#### Aim:
Copy the part that opens with the line containing "pose: elev=158.5 azim=210.2" and closes with the line containing "Dot at: (370, 307)", swapping "pose" for "view" and leaving everything else unchanged.

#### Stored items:
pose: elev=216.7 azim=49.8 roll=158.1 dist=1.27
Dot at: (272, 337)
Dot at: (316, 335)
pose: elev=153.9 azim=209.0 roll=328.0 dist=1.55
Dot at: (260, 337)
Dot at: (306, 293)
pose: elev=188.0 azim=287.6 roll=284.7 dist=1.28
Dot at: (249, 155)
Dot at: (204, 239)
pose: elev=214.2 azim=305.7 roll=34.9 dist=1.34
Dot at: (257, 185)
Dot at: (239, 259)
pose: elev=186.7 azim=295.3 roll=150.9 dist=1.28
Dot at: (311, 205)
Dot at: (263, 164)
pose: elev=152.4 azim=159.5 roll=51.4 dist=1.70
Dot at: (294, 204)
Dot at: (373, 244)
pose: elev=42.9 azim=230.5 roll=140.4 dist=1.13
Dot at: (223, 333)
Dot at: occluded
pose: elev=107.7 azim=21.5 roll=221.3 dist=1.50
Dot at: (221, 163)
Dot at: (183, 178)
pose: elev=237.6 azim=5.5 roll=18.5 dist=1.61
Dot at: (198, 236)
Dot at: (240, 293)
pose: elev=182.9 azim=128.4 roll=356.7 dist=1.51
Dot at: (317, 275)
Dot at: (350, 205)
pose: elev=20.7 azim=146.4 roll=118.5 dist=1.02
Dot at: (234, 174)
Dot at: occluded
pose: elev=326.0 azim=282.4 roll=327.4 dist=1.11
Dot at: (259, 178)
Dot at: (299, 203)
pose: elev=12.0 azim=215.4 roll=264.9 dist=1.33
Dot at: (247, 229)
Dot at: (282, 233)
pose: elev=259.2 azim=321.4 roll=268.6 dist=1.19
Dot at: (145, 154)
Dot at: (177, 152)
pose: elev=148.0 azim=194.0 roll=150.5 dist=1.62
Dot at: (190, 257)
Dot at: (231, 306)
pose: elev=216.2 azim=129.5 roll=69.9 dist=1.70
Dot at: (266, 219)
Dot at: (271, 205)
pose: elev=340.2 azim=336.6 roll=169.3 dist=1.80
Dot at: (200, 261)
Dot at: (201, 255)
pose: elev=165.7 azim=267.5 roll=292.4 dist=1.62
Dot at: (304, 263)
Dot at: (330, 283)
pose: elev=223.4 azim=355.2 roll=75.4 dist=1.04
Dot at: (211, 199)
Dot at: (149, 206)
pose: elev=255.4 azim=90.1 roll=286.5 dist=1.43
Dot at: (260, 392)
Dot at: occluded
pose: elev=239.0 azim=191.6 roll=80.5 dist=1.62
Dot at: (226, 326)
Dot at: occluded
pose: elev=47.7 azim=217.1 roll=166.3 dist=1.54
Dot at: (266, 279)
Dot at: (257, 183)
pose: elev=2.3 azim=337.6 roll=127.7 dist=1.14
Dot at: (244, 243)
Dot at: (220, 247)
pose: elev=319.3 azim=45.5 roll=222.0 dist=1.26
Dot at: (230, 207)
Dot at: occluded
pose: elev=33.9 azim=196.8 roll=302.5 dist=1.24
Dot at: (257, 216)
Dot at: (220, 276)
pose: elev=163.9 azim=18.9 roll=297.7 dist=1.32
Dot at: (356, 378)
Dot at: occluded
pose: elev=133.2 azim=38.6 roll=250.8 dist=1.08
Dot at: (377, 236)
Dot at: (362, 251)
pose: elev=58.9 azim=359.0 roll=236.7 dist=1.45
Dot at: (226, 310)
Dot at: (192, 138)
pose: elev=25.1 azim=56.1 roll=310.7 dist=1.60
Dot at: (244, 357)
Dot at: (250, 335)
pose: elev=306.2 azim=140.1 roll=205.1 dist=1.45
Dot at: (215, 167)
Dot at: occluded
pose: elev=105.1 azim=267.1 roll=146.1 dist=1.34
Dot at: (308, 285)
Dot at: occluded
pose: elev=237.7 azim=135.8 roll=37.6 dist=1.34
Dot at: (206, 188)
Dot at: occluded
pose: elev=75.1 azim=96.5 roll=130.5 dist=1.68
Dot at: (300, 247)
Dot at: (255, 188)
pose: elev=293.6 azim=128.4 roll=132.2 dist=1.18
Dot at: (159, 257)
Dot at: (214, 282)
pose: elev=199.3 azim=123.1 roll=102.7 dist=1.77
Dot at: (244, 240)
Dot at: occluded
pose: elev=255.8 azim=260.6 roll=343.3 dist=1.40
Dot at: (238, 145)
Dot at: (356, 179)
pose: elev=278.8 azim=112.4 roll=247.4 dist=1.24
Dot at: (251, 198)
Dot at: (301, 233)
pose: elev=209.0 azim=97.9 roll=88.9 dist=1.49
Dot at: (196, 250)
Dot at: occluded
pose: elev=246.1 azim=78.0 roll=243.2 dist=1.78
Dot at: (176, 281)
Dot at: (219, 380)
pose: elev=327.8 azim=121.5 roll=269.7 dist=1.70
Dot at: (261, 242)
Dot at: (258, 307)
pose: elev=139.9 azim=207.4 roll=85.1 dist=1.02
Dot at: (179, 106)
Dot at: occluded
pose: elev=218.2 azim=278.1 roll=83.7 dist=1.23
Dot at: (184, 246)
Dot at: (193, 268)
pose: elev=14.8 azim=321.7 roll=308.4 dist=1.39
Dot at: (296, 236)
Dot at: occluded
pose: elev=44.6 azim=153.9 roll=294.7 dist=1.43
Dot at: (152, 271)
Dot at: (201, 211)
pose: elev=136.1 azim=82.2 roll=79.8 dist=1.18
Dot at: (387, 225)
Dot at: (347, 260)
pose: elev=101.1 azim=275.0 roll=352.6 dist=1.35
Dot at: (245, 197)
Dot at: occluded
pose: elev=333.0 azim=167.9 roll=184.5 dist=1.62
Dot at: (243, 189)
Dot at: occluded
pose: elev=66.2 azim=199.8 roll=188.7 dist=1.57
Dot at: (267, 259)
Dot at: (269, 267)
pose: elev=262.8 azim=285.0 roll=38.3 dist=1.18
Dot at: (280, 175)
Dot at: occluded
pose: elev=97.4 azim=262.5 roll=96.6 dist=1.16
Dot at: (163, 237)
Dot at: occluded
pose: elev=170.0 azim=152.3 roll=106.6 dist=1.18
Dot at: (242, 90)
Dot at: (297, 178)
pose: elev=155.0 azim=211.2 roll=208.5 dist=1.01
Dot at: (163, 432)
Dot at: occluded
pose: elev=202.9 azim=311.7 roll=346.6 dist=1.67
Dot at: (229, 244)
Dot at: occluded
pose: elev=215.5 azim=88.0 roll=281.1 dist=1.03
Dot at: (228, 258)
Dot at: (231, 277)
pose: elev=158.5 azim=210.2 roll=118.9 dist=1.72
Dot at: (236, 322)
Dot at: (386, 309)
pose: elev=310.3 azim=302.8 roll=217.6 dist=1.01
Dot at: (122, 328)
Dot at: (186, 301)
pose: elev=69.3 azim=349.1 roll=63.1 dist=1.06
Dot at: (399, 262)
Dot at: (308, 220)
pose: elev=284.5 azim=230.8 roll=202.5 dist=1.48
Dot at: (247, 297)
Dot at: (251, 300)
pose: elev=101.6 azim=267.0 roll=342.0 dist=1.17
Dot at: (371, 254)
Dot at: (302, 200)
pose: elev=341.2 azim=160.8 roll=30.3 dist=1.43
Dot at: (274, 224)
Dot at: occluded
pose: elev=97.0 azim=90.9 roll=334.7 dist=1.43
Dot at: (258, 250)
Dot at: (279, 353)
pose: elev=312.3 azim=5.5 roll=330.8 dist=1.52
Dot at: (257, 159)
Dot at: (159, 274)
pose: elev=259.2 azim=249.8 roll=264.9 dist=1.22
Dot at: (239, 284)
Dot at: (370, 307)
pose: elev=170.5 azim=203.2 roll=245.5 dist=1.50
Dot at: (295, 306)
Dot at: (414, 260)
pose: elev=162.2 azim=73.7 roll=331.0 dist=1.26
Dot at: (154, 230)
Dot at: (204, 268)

#### Full answer:
view: elev=158.5 azim=210.2 roll=118.9 dist=1.72
Dot at: (236, 322)
Dot at: (386, 309)
view: elev=310.3 azim=302.8 roll=217.6 dist=1.01
Dot at: (122, 328)
Dot at: (186, 301)
view: elev=69.3 azim=349.1 roll=63.1 dist=1.06
Dot at: (399, 262)
Dot at: (308, 220)
view: elev=284.5 azim=230.8 roll=202.5 dist=1.48
Dot at: (247, 297)
Dot at: (251, 300)
view: elev=101.6 azim=267.0 roll=342.0 dist=1.17
Dot at: (371, 254)
Dot at: (302, 200)
view: elev=341.2 azim=160.8 roll=30.3 dist=1.43
Dot at: (274, 224)
Dot at: occluded
view: elev=97.0 azim=90.9 roll=334.7 dist=1.43
Dot at: (258, 250)
Dot at: (279, 353)
view: elev=312.3 azim=5.5 roll=330.8 dist=1.52
Dot at: (257, 159)
Dot at: (159, 274)
view: elev=259.2 azim=249.8 roll=264.9 dist=1.22
Dot at: (239, 284)
Dot at: (370, 307)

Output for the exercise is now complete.